As travel starts the long road back to some kind of normalcy, it is time for the U.S. government bodies, including the Centers for Disease Control and Prevention (CDC) to do their part to move that process along. That’s according to a letter this week from the American Society of Travel Advisors (ASTA).
In a letter to the U.S. Centers for Disease Control and Prevention’s director, Rochelle Walensky, on Tuesday, ASTA’s president Zane Kerby said that while the CDC’s orders have all been designed to slow the spread of COVID-19, which is a positive for everyone, the amount of orders enforcing different rules and regulations “have created confusion, uncertainty and unpredictability.”
ASTA wants the CDC to issue clear, and easily understood guidance immediately in order to stop the “chilling effecting on future bookings and innumerable other challenges” for its 14,000 members.
In the letter, Kerby outlines three cornerstones of what ASTA believes should be the new goals for the CDC.
The first is to “publish a framework similar to those implemented at the state level to determine phases of safe reopening of travel based on positivity, infection, and vaccination rates.” That would allow travel advisors, suppliers, and consumers to make informed decisions about their travel, Kerby said, along with enforcing a clear set of policies that can be physically measured and base decisions off that.
The second is that the CDC implement a rule that would exempt those who have been vaccinated from the travel restrictions, including the testing for any inbound passenger coming into the U.S.
“The CDC has begun to issue vacation cards to those individuals who have received one or more doses of the COVID-19 vaccine.

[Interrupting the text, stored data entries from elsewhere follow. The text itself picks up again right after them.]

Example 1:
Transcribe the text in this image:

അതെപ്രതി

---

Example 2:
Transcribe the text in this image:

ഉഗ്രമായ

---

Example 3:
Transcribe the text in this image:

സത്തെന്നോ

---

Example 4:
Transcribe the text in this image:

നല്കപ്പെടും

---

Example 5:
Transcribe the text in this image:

Travel suppliers should be permitted to accept these vaccination records to exempt travelers from restrictions,” Kerby wrote.

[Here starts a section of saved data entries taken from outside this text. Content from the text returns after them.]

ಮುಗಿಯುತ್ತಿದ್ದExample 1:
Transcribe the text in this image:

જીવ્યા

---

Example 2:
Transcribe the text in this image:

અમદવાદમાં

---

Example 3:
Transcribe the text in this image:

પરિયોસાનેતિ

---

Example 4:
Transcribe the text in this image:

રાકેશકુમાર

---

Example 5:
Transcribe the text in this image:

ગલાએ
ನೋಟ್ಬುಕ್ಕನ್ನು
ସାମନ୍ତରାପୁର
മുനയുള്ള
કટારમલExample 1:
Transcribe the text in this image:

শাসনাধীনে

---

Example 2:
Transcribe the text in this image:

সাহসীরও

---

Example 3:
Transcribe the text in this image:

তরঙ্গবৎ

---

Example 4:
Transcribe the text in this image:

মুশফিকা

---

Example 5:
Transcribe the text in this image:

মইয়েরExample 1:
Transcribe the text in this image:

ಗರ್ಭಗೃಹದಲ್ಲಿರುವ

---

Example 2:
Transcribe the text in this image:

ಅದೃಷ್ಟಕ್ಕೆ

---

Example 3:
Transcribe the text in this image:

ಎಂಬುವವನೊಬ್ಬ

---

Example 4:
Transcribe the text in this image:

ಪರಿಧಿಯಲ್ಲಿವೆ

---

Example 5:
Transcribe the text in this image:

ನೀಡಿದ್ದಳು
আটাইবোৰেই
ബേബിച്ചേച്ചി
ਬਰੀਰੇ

The last is that the CDC approve and start incorporating vaccination passports, including IATA’s Travel Pass and the CommonPass, backed by IBM and the Linux Foundation, as a way to “relax travel requirements for those who can establish vaccination, immunity, or a negative test result.”
“Those who are vaccinated or have sufficient levels of antibodies to prevent the transmission of COVID-19 should be permitted to resume normal travel activities,” Kerby wrote.

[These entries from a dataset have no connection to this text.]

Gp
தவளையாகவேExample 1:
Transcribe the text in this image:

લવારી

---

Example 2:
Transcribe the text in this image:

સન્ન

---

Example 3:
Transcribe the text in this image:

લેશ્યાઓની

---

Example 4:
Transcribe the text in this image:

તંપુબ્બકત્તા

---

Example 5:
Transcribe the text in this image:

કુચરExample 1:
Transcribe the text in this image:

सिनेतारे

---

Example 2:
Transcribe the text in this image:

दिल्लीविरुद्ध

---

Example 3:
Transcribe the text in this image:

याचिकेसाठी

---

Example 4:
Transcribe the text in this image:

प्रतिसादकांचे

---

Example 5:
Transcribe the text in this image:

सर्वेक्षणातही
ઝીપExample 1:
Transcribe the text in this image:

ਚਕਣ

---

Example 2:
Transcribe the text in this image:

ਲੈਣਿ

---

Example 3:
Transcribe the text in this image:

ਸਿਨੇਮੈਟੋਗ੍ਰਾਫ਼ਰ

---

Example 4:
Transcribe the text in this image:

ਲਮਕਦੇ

The push comes as more travel restrictions are being rolled out both in the U.S. and abroad, including the new inbound testing requirement for all passengers flying into the United States; the U.S.’s federal mask mandate for planes, airports, and trains; and Transport Canada’s ban on cruising through February 2022.
ASTA has also recently continued its push to secure federal aid for its members, writing to its supporters inside of Congress that the government has a “responsibility” to support the hardest hit industries, including the travel trade that has suffered enormously from the pandemic—according to an ASTA survey, the average travel agency business has lost 82% of its income in 2020 when compared to 2019 and, at last count, has laid off close to 60% of its staff.